Project Report for GSoC 2021

MicroPython for BeagleConnect Freedom

IOT / BeagleBoard.org / GSoC 2021

Table of contents

  1. About
  2. Introduction
  3. Detailed Implementation
    1. Flashing and validating the Zephyr port of MicroPython
    2. GPIO Class
    3. I2C Class
    4. UART Class
    5. SPI Class
    6. Documentation:
  4. Benefits
  5. Conclusion
  6. Future Improvements
  7. References

About

  1. Student Name: Yadnik Bendale
  2. Mentors: Jason Kridner, Deepak Khatri, Tim Orling
  3. GSoC entry link: https://summerofcode.withgoogle.com/projects/#6316697687949312
  4. Blog link: https://yadnik1.github.io/Yadnik1-GSoC-2021.github.io/
  5. Introductory video: https://www.youtube.com/watch?v=x1hBazDr2Bk
  6. Proposal link: https://elinux.org/BeagleBoard/GSoC_2021/Micropython_for_BeagleConnect_Freedom

Introduction

BeagleConnect Freedom board is based on the Zephyr Project which is a scalable real-time operating system (RTOS). It has its main applications in the Internet of things and Industrial Internet of things domain.The board contains 2 mikroBUS connectors for connecting any of the hundreds of Click Board mikroBUS add-on devices. Until this project BeagleConnect Freedom could only be operated using the Zephyr RTOS and Greybus protocol for various IOT applications.This project enables users to take MicroPython into use, using the zephyr port of MicroPython, increasing the versatility of BeagleConnect Freedom and making it more user friendly. Enabling users to write minimal code in MicroPython for interfacing various sensors, actuators and indicators. The goal of the project intitially was to enable MicroPython and CircuitPython for BeagleConnect Freedom along with basic UART, GPIO, I2C, SPI, PWM, ADC drivers. As the project progressed, on discussion with mentors we decided to leave the CircuitPython port for now and focus on implementing click boards based on UART, GPIO, I2C and SPI classes considering the time constraint.

Detailed Implementation

1. Flashing and validating the Zephyr port of MicroPython:

The first step of the implementation of the project was actually building and flashing the MicroPython application firmware on BeagleConnect Freedom board.Starting off, the board needs to be upstreamed and present in the Zephyr repository, so that users can clone the repository on their local machine and flash it directly.For the same I worked on the Documentation and branding, alongwith adding the SPI node in the device tree file of the board for hardware interfacing.I also enabled the hardware features like SPI and I2C in the defconfig file.For the firmware to build the boards files were also supposed to be added in the MicroPython repository in the zephyr port section.For the same I opened 2 pull requests:

  1. Making necessary changes to board files in Zephyr repository: https://github.com/jadonk/zephyr/pull/9
  2. Adding Board and enabling hardware features in MicroPython repository: https://github.com/micropython/micropython/pull/7696

Followed by this the flashed application firmware was also tested by performing certain basic Python operations and blinking LEDs, both on board and externally.

2. GPIO Class:

Taking the GPIO class into use I was able to run 2 click boards directly, writing their respective driver codes. I also implemented 2 click baords based on the PWM class by applying minimal delay using GPIO pins.

  1. Relay click: Was able to take the 2 relays on board into use by enabling and disabling them.

> _SET TASKS_:
1: Rewrite the paragraph in the project report that begins "BeagleConnect Freedom board is based on" as a short bulleted list, keeping its main facts.
2: Carry on the GSoC report about MicroPython for BeagleConnect Freedom, starting right after its final sentence.

> _RECORDS PROVIDED_:
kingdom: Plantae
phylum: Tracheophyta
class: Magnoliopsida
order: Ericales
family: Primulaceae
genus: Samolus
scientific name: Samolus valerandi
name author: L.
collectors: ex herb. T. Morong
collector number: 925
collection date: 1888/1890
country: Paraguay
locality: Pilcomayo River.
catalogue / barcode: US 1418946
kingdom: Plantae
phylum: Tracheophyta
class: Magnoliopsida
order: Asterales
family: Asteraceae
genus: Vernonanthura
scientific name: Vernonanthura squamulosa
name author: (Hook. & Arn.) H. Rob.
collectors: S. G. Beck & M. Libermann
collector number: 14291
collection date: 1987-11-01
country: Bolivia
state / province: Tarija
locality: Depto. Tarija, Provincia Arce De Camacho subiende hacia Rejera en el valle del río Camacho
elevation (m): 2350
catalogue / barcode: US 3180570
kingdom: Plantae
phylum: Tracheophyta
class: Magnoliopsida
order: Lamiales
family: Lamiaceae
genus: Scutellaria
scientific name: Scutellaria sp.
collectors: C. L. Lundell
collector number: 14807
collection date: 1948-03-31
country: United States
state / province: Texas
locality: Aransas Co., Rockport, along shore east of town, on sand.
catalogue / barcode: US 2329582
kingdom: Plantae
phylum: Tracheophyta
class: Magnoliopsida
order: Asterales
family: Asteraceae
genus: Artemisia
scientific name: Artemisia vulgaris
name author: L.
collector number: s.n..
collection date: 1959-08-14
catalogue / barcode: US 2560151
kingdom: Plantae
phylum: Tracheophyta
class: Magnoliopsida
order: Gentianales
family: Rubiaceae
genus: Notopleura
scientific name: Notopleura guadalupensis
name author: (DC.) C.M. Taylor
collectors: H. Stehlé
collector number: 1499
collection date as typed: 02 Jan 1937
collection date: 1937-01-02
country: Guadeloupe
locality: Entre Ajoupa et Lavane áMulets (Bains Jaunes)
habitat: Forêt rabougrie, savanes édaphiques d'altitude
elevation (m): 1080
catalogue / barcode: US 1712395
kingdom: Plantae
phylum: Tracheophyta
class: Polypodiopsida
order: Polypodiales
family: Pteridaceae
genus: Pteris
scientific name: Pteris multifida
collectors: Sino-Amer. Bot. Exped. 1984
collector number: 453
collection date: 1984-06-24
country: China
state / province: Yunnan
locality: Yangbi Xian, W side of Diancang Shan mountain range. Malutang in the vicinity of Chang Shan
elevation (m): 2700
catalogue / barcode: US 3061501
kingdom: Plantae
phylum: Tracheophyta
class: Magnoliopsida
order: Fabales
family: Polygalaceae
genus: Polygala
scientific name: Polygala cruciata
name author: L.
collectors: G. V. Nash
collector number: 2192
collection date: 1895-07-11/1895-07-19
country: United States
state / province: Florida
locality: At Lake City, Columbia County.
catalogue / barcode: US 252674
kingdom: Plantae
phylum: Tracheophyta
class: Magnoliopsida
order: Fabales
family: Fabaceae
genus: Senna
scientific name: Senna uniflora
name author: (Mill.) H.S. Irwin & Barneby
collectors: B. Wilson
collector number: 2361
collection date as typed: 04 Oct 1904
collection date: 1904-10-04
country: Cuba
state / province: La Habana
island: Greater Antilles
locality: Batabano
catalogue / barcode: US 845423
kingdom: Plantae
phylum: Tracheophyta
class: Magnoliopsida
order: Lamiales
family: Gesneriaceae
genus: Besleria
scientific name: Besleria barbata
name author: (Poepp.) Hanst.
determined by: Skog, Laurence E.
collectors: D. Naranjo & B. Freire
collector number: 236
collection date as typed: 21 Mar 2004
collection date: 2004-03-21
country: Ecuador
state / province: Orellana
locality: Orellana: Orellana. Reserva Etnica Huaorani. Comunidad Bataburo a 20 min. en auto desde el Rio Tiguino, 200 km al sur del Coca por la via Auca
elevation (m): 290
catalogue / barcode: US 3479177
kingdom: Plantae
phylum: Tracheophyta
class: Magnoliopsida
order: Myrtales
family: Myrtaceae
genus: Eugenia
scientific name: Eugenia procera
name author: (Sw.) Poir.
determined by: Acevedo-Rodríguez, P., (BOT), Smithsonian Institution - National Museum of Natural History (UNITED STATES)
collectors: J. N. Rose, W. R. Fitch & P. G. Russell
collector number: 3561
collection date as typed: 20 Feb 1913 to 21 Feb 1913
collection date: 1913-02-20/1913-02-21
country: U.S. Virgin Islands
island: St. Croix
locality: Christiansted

> _ANSWERS PROVIDED_:
1:
- BeagleConnect Freedom is built on the Zephyr Project, a scalable real-time operating system. It is mainly used for Internet of things and Industrial Internet of things applications.
- The board has 2 mikroBUS connectors that accept any of the hundreds of Click Board add-on devices.
- Before this project, the board could be run only with Zephyr RTOS and the Greybus protocol.
- The project lets users run MicroPython through its Zephyr port. This makes the board more versatile and user friendly, and users can interface sensors, actuators and indicators with minimal code.
- The original goal was to support MicroPython and CircuitPython, with UART, GPIO, I2C, SPI, PWM and ADC drivers.
- After discussion with the mentors, and because of the time constraint, the CircuitPython port was set aside. The work focused instead on click boards based on the UART, GPIO, I2C and SPI classes.

2:
  2. Water detect click: Was able to detect the presence of water on board,returning 0 in absence and 1 in presence of water.
  3. Haptic 2 click: Operated a coin vibration motor using the motor driver of the click board.
  4. Buzz 2 click: Could get the Buzzer to work, emitting sound at maximum pitch.

3. I2C Class:

Both the click boards were successfully implemented on the I2C class. Wrote driver code for the 2 click boards operating on this peripheral to get the required readings from them.

  1. Temperatre and Humiditiy 13 click: The click board accurately returned Temperature and Humidity values.
  2. Air quality 4 click: Could get the Total volatile organic compounds (TVOC) and CO2 equivalent readings accurately and tested it extensively in various scenarios.

4. UART Class:

Implementing boards on UART and SPI class turned out to be blockers in this project.Tested out the read and write operations by sending data from BeagleConnect Freedom to other board and observed output on serial monitor. I wrote the driver class for the GPS click and Ultrasonic click also getting them verified from the MicroPython community, however could not get the desired output from them.

  1. GPS click: Wrote the driver code for the GPS click to receive GPGGA data,however could not receive and print the GPGGA sentence.
  2. Ultrasonic 2 click: Wrote driver code to print the distance,however my code prints 0’s only.

To tackle the problems encountered I tried using a logic analyzer, probing both RX and TX lines however observed that there was no activity on the RX side of the board.For the GPS click along with the logic analyzer I also tried debugging on the hardware side, by attaching an antenna and by using an alternative GPS, like the Adafruit Ultimate GPS. Also observed that the UART class was a work under progress,some methods like uart.init() used for intitialising the baud rate were not implemented.

5. SPI Class:

Was able to write a driver code for the Accel 10 click,however learned towards the end of my project timeline that SPI class for the particular port could only be initalised.Read and write operations of registers could not be performed,due to which could not run the click boards on this peripheral class.

6. Documentation:

This was the first time someone was using the Zephyr port of MicroPython so extensively and hence effective documentation was a very important apsect of this project.I documented both I2C and GPIO classes implementation from ground up including the basics and how to’s required, like building and flashing the application firmware. All the driver code I have written is present in the Github repository.I also uploaded videos on Youtube with explanation of all the click boards I was able to run.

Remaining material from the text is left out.